Friday, November 10, 2023

Questions


Questions

Some observations.

How is it that the outrage over Israel with people in the streets was invisible until Israel was attacked?

Our energy status, our financial status, the global warfare, the nuclear threat, our border and illegal immigrant status, the age of our 'leaders'--all of these elements are threatening to the country, our livelihood, our very safety. Yet in the recent election, the vote was heavily in favor of the status quo. How is that possible?

The Ohio abortion vote reiterated the not-needed-to-be-proven notion that single-issue voters will override everything, regardless of consequence.

The abortion issue may make the Republican Party permanently irrelevant.

The shrinking population in Western Pennsylvania has yet to stimulate real conceptual change in the area's politics. The winner in the County Executive vote was a socialist and former barista. This may reward conservatives cynical about the effectiveness of government but there is another side to government: the ability to do harm. See national energy policy.

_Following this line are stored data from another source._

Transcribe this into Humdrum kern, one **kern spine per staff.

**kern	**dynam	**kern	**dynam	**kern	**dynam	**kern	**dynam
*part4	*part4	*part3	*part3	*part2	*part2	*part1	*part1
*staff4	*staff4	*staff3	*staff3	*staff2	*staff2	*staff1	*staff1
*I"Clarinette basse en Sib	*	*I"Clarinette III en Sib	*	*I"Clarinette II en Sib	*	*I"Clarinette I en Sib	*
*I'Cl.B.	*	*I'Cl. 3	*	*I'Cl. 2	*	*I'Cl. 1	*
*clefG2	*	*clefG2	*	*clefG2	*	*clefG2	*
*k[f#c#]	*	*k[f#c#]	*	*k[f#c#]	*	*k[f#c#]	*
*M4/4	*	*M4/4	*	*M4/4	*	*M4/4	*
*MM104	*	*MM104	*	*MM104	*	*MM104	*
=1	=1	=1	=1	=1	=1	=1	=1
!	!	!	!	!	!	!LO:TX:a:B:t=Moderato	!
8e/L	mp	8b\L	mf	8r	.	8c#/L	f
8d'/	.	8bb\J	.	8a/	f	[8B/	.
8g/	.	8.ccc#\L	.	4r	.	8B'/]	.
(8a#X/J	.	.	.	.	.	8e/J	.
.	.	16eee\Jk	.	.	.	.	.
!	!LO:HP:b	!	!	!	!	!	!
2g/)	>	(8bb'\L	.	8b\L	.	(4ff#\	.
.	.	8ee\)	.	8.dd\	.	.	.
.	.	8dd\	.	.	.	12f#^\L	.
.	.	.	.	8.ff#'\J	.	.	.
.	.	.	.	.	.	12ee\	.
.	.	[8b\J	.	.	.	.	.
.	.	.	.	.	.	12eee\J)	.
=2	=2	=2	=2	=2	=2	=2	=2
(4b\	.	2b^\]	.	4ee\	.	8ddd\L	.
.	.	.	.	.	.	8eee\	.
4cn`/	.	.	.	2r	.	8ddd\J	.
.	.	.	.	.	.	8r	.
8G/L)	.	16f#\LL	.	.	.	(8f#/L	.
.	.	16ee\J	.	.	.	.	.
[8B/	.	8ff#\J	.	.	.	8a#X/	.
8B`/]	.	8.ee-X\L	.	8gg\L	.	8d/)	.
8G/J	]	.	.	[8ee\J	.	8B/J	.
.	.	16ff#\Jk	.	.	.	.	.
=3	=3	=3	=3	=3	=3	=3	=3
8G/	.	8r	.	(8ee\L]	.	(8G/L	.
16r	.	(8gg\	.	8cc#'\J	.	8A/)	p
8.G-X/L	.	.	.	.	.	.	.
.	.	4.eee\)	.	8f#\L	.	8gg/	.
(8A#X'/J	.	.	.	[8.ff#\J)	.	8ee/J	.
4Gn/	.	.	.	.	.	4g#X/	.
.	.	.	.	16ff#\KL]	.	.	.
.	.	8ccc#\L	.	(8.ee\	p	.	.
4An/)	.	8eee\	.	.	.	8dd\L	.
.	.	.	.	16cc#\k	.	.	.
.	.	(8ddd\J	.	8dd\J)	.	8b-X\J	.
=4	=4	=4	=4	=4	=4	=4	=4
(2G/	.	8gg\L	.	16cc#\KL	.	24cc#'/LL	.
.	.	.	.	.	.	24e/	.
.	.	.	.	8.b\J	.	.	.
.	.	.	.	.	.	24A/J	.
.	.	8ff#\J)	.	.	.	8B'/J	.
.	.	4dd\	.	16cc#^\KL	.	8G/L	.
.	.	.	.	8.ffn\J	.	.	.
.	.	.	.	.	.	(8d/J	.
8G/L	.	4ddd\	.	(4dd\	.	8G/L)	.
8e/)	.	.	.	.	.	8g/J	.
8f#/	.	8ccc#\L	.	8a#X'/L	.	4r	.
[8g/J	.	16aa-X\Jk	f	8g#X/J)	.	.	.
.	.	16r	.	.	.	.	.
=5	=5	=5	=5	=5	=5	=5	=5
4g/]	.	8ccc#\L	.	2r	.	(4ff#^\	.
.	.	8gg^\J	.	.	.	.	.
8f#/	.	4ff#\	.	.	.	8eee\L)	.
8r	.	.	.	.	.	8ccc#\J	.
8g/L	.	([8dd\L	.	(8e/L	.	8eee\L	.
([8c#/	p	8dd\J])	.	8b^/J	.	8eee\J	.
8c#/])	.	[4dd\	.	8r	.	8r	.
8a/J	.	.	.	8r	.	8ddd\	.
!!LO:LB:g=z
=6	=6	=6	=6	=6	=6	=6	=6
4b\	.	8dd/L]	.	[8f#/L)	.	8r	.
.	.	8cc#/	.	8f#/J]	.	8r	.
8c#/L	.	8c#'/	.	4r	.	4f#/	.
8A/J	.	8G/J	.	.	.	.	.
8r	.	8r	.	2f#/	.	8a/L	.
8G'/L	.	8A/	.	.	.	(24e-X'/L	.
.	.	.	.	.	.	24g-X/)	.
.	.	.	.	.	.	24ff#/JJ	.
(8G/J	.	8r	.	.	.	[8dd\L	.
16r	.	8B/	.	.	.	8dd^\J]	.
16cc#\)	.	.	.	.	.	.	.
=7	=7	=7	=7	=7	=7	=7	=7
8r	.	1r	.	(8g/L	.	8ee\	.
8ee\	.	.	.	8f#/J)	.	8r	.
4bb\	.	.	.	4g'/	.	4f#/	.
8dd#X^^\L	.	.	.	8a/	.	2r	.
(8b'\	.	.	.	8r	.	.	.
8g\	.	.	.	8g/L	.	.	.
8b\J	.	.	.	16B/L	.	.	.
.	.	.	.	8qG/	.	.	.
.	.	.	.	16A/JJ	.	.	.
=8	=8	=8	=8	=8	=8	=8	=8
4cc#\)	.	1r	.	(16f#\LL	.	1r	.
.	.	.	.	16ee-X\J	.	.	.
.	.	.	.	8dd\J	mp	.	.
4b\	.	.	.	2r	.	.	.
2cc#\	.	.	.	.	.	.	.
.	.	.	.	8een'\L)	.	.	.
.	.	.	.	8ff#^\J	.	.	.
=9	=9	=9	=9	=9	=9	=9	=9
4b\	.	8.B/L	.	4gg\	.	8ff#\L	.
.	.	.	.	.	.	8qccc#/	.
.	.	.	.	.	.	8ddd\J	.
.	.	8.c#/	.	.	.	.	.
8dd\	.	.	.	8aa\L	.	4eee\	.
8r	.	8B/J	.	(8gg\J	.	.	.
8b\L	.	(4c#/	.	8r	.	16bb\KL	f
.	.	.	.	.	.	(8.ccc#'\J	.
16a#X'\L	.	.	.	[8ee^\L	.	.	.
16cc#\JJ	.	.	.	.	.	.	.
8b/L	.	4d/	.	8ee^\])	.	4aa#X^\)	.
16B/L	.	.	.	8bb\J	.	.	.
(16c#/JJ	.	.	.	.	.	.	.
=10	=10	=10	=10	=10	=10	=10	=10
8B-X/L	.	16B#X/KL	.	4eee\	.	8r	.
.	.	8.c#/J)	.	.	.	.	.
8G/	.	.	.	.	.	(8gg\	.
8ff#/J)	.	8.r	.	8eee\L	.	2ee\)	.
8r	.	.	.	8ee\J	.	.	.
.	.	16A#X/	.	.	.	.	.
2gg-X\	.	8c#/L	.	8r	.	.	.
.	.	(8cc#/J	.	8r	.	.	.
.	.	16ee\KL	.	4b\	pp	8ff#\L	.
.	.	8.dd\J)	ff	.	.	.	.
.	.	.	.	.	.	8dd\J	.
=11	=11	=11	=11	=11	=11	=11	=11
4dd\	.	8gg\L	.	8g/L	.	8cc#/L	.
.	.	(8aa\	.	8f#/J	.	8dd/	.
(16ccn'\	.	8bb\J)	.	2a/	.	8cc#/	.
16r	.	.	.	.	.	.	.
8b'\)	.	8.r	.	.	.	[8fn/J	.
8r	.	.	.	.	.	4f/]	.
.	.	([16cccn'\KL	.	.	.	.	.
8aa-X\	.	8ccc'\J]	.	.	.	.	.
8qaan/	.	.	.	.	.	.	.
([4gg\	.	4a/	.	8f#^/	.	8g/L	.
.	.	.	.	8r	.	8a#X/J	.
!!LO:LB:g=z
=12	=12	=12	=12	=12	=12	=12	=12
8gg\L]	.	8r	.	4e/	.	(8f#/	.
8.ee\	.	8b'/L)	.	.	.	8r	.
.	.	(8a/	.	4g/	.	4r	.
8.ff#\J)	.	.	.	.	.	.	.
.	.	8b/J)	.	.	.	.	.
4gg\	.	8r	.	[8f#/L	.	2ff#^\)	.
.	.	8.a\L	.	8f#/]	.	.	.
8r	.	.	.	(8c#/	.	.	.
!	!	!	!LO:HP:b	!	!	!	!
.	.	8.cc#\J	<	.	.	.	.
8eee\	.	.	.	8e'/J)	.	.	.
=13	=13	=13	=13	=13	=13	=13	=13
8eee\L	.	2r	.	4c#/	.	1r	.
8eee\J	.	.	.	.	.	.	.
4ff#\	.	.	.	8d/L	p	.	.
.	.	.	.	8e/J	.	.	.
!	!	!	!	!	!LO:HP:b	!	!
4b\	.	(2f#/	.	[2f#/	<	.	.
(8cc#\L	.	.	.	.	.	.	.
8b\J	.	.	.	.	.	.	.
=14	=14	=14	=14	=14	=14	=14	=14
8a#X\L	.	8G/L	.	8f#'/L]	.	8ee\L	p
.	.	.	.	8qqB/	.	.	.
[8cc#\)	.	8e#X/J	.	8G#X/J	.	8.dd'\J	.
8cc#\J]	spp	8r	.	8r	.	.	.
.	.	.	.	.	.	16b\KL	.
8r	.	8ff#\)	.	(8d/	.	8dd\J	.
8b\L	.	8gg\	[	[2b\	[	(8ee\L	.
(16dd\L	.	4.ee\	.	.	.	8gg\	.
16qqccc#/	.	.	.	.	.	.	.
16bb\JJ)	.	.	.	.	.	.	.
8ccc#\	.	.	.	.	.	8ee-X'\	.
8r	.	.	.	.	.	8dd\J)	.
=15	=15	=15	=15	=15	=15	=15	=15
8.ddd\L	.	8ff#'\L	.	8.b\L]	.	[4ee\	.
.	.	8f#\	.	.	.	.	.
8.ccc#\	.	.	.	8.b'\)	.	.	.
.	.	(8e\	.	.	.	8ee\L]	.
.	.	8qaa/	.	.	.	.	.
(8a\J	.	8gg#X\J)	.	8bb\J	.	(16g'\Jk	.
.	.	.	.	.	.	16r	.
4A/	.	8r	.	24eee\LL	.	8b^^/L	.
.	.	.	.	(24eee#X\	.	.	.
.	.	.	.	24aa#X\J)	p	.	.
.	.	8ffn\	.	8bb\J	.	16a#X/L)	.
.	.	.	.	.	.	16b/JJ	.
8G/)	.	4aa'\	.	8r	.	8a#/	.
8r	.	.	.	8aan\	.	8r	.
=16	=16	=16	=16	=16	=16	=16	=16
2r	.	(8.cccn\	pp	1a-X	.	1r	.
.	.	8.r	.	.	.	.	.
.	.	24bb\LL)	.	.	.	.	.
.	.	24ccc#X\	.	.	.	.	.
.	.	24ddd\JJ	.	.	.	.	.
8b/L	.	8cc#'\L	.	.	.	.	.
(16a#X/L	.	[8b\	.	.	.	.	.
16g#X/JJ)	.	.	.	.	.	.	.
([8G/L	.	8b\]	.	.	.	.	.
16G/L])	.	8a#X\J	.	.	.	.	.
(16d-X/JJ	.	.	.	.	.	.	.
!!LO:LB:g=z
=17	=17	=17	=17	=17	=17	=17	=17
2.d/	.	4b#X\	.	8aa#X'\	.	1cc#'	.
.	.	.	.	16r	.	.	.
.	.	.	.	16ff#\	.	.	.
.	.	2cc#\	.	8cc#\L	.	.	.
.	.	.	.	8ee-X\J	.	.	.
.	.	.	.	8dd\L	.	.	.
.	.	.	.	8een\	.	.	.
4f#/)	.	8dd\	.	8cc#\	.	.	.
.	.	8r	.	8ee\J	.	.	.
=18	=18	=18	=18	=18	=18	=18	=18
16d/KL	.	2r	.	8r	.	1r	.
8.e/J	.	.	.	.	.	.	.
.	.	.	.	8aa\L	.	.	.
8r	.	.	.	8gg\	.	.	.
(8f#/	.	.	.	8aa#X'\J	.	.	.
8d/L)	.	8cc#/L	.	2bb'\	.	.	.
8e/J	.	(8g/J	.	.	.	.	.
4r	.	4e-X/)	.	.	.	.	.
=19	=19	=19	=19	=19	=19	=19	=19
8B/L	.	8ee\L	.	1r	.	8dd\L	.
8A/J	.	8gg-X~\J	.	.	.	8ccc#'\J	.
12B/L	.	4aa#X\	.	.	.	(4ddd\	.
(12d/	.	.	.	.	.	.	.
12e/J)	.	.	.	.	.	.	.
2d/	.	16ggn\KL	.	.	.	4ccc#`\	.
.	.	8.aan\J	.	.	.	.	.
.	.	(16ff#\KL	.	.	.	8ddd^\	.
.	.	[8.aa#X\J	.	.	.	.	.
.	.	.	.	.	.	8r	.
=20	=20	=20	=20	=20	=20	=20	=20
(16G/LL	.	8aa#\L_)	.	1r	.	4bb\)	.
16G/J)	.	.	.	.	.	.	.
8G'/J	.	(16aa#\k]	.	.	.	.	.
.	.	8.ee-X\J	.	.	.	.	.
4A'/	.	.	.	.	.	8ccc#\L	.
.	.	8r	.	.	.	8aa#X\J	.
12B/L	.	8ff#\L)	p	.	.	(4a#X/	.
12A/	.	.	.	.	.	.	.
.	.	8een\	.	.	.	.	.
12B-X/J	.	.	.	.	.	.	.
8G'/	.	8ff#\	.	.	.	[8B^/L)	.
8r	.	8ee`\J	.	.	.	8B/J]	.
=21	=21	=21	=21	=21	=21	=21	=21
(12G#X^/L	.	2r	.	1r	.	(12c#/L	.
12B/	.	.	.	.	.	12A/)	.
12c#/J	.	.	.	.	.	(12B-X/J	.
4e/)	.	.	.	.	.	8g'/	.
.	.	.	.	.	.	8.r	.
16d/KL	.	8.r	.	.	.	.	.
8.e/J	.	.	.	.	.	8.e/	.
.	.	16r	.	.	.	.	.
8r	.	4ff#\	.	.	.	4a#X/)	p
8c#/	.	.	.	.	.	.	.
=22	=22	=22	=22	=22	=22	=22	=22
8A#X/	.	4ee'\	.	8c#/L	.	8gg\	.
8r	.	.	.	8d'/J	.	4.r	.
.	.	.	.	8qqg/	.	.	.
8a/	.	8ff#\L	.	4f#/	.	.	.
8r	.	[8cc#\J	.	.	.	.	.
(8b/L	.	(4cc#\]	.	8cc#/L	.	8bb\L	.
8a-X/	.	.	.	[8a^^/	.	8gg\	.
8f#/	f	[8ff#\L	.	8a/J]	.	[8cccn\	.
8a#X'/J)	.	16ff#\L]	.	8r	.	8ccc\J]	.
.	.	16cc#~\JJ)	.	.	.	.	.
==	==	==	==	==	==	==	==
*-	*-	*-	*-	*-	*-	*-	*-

The 'systemic racism' slur that appears commonly in U.S. discussions and in Critical Theory has always seemed unserious and unsubstantiated. Sociologic and psychological theories are famously soft and difficult to prove and defend. But is this outbreak of antisemitism meaningful?

Why is Chris Christy not more popular?

What is it in us that allows us to look at serious problems that demand intervention and blindly turn away? When will the national debt become important to 'leaders' and citizens?

When did the idea of more gentle warfare emerge?